At the same time, while no reasonable person could have gone through the 2016 campaign believing that Trump was a chaste man or scrupulously honest, one really could have watched it and believed that he was prepared to embrace heterodox policy ideas on taxing the rich and providing affordable health insurance to all Americans. He said the former thing occasionally and the latter thing frequently, and the idea of Trump as unconventional on economic policy was widely aired in the press.
Making sure people know it’s not true could be electorally potent — as could reminding people of what Democrats stand for.
Democrats have an agenda nobody knows about
Meanwhile, the Democratic Party is actually running on a policy agenda of its own.
Their ideas include a range of measures to strengthen workers’ rights to form labor unions and go on strike, an ambitious infrastructure plan of the sort Trump promised but never delivered, the most sweeping revision of antitrust policy we’ve seen in a generation or two, a crackdown on prescription drug prices, and a big new scheme to subsidize child care costs for most Americans.

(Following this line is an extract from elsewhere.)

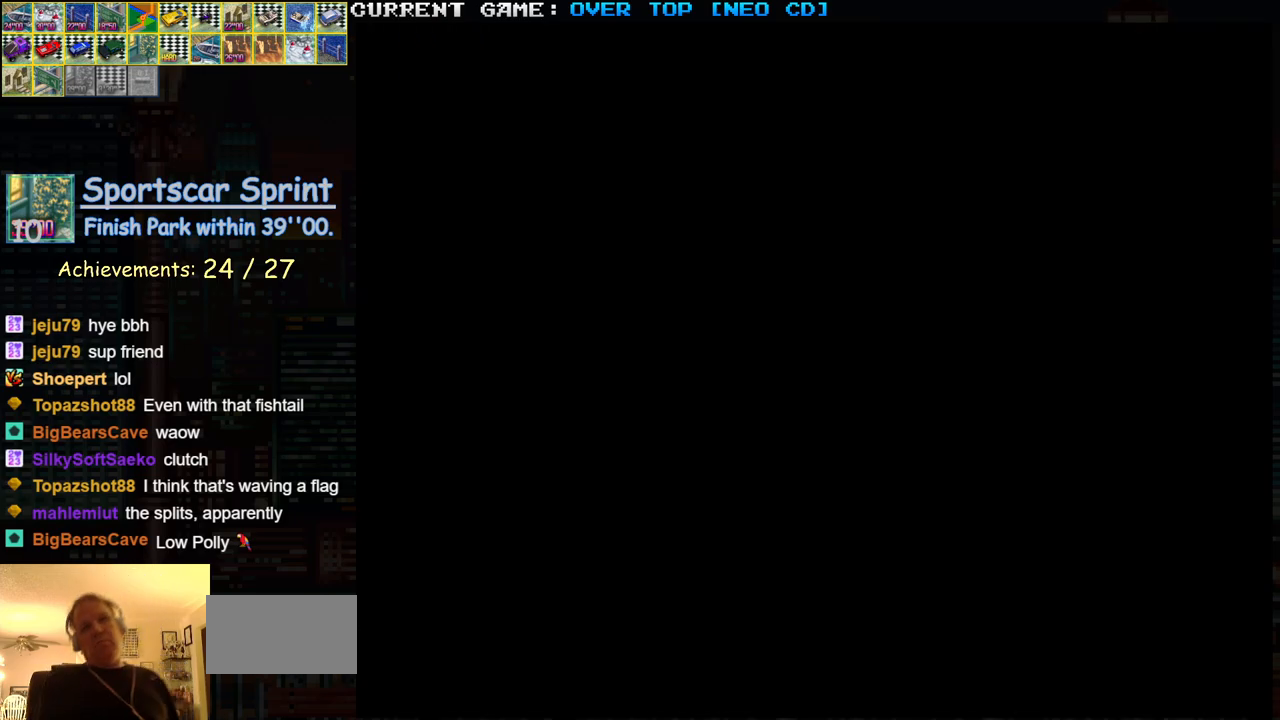
{"buttons": [], "left_stick": "center", "events": []}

Critically, while none of this involves abandoning Democrats’ core commitments on racial or gender justice issues, all of it is focused more on the economic realm. Research from Vanderbilt University’s Larry Bartels shows that economic policy issues tend to unite rank-and-file Democrats while dividing Republicans, while culture war issues are exactly the opposite. Many Republicans, in other words, have at least a few strong disagreements with conservative economic policy, and many Democrats have at least a few strong disagreements with cultural liberalism.

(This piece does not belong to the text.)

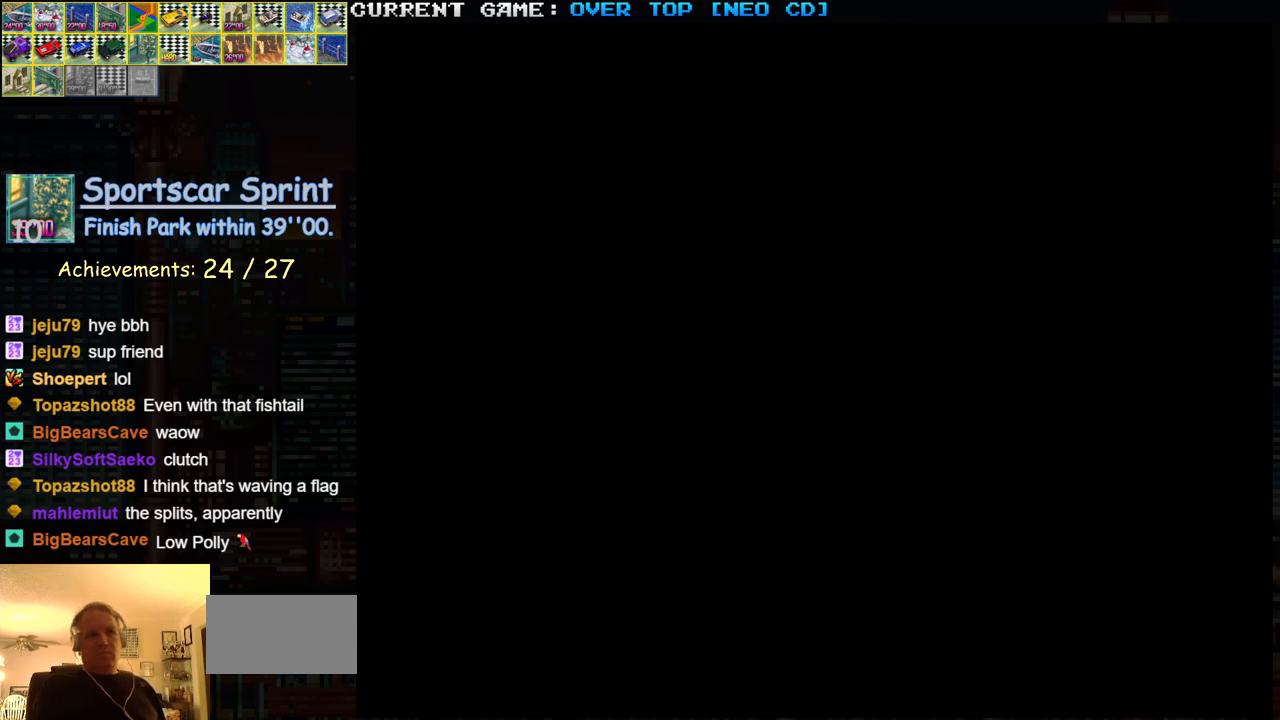
{"buttons": ["SQUARE"], "left_stick": "center", "events": [[283, "SQUARE", "down"]]}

A campaign focused on culture war topics, in other words, tends to shore up the GOP base, and one focused on economic policy can fracture it. Democrats, blessed with an unpopular incumbent president but cursed with a highly unfavorable set of House gerrymanders and an even more unfavorable Senate map, really need to fracture the GOP base to win.
The Stormy Daniels story is not exactly a frontloading of cultural liberalism, but it does tend to make politics be all about the Trump Show, which is in some ways the ultimate culture war issue — seen by some as a wretched stain of racism and misogyny and by others as a hilarious middle finger to the establishment. Whether or not Daniels’s case ultimately brings forth legal action that creates a huge problem for Trump, its domination of the media landscape is probably neutral at worst for him relative to other possible issues.
To maximize their potential this fall, Democrats need to find a way to cut through the scandal noise and make themselves heard on the issues they want to talk about.